*WHAT YOU NEED TO DO:*
Please update the listing below, changing each "common name" to "vernacular name" and leaving everything else untouched.

*STORED RECORDS:*
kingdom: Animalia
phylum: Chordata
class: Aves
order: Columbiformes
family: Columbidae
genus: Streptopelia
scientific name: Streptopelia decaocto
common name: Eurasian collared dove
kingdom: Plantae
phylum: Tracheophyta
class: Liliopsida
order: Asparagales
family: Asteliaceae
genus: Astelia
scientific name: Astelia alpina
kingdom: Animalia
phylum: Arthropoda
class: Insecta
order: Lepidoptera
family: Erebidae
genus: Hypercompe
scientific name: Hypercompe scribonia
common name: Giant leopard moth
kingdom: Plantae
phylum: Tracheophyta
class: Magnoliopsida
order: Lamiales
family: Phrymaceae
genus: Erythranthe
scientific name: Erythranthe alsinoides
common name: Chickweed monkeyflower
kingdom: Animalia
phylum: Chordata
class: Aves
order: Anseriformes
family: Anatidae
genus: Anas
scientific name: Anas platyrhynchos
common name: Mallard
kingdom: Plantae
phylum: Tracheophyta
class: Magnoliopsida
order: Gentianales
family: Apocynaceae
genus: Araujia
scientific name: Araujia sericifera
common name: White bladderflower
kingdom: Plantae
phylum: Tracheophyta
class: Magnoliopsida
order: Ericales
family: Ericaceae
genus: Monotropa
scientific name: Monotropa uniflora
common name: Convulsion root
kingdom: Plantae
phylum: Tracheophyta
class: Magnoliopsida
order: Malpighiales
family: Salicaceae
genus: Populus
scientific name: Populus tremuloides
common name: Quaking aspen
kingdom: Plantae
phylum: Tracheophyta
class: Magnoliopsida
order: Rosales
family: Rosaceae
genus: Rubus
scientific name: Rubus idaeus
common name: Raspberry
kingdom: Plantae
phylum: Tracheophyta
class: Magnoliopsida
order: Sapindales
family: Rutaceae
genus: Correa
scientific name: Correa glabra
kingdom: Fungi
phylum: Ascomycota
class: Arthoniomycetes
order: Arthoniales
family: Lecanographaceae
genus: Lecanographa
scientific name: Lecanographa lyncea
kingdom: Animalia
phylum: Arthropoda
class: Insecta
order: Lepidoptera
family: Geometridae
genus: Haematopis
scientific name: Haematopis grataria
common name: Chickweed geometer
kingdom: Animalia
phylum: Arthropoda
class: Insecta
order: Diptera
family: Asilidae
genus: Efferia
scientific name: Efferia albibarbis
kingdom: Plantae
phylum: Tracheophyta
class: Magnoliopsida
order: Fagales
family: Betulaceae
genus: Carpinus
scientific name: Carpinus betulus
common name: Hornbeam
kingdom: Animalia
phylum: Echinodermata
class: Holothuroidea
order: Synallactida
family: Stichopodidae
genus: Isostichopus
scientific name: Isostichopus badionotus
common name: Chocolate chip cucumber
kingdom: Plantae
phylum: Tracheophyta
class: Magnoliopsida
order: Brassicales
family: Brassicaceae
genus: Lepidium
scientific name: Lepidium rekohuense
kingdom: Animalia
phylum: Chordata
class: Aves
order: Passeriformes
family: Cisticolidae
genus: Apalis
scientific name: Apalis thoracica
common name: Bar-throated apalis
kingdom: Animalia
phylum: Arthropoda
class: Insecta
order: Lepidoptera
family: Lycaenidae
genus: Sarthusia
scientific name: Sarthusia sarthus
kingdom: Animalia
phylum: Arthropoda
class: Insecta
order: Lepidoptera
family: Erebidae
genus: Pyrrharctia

*TASK OUTPUT:*
kingdom: Animalia
phylum: Chordata
class: Aves
order: Columbiformes
family: Columbidae
genus: Streptopelia
scientific name: Streptopelia decaocto
vernacular name: Eurasian collared dove
kingdom: Plantae
phylum: Tracheophyta
class: Liliopsida
order: Asparagales
family: Asteliaceae
genus: Astelia
scientific name: Astelia alpina
kingdom: Animalia
phylum: Arthropoda
class: Insecta
order: Lepidoptera
family: Erebidae
genus: Hypercompe
scientific name: Hypercompe scribonia
vernacular name: Giant leopard moth
kingdom: Plantae
phylum: Tracheophyta
class: Magnoliopsida
order: Lamiales
family: Phrymaceae
genus: Erythranthe
scientific name: Erythranthe alsinoides
vernacular name: Chickweed monkeyflower
kingdom: Animalia
phylum: Chordata
class: Aves
order: Anseriformes
family: Anatidae
genus: Anas
scientific name: Anas platyrhynchos
vernacular name: Mallard
kingdom: Plantae
phylum: Tracheophyta
class: Magnoliopsida
order: Gentianales
family: Apocynaceae
genus: Araujia
scientific name: Araujia sericifera
vernacular name: White bladderflower
kingdom: Plantae
phylum: Tracheophyta
class: Magnoliopsida
order: Ericales
family: Ericaceae
genus: Monotropa
scientific name: Monotropa uniflora
vernacular name: Convulsion root
kingdom: Plantae
phylum: Tracheophyta
class: Magnoliopsida
order: Malpighiales
family: Salicaceae
genus: Populus
scientific name: Populus tremuloides
vernacular name: Quaking aspen
kingdom: Plantae
phylum: Tracheophyta
class: Magnoliopsida
order: Rosales
family: Rosaceae
genus: Rubus
scientific name: Rubus idaeus
vernacular name: Raspberry
kingdom: Plantae
phylum: Tracheophyta
class: Magnoliopsida
order: Sapindales
family: Rutaceae
genus: Correa
scientific name: Correa glabra
kingdom: Fungi
phylum: Ascomycota
class: Arthoniomycetes
order: Arthoniales
family: Lecanographaceae
genus: Lecanographa
scientific name: Lecanographa lyncea
kingdom: Animalia
phylum: Arthropoda
class: Insecta
order: Lepidoptera
family: Geometridae
genus: Haematopis
scientific name: Haematopis grataria
vernacular name: Chickweed geometer
kingdom: Animalia
phylum: Arthropoda
class: Insecta
order: Diptera
family: Asilidae
genus: Efferia
scientific name: Efferia albibarbis
kingdom: Plantae
phylum: Tracheophyta
class: Magnoliopsida
order: Fagales
family: Betulaceae
genus: Carpinus
scientific name: Carpinus betulus
vernacular name: Hornbeam
kingdom: Animalia
phylum: Echinodermata
class: Holothuroidea
order: Synallactida
family: Stichopodidae
genus: Isostichopus
scientific name: Isostichopus badionotus
vernacular name: Chocolate chip cucumber
kingdom: Plantae
phylum: Tracheophyta
class: Magnoliopsida
order: Brassicales
family: Brassicaceae
genus: Lepidium
scientific name: Lepidium rekohuense
kingdom: Animalia
phylum: Chordata
class: Aves
order: Passeriformes
family: Cisticolidae
genus: Apalis
scientific name: Apalis thoracica
vernacular name: Bar-throated apalis
kingdom: Animalia
phylum: Arthropoda
class: Insecta
order: Lepidoptera
family: Lycaenidae
genus: Sarthusia
scientific name: Sarthusia sarthus
kingdom: Animalia
phylum: Arthropoda
class: Insecta
order: Lepidoptera
family: Erebidae
genus: Pyrrharctia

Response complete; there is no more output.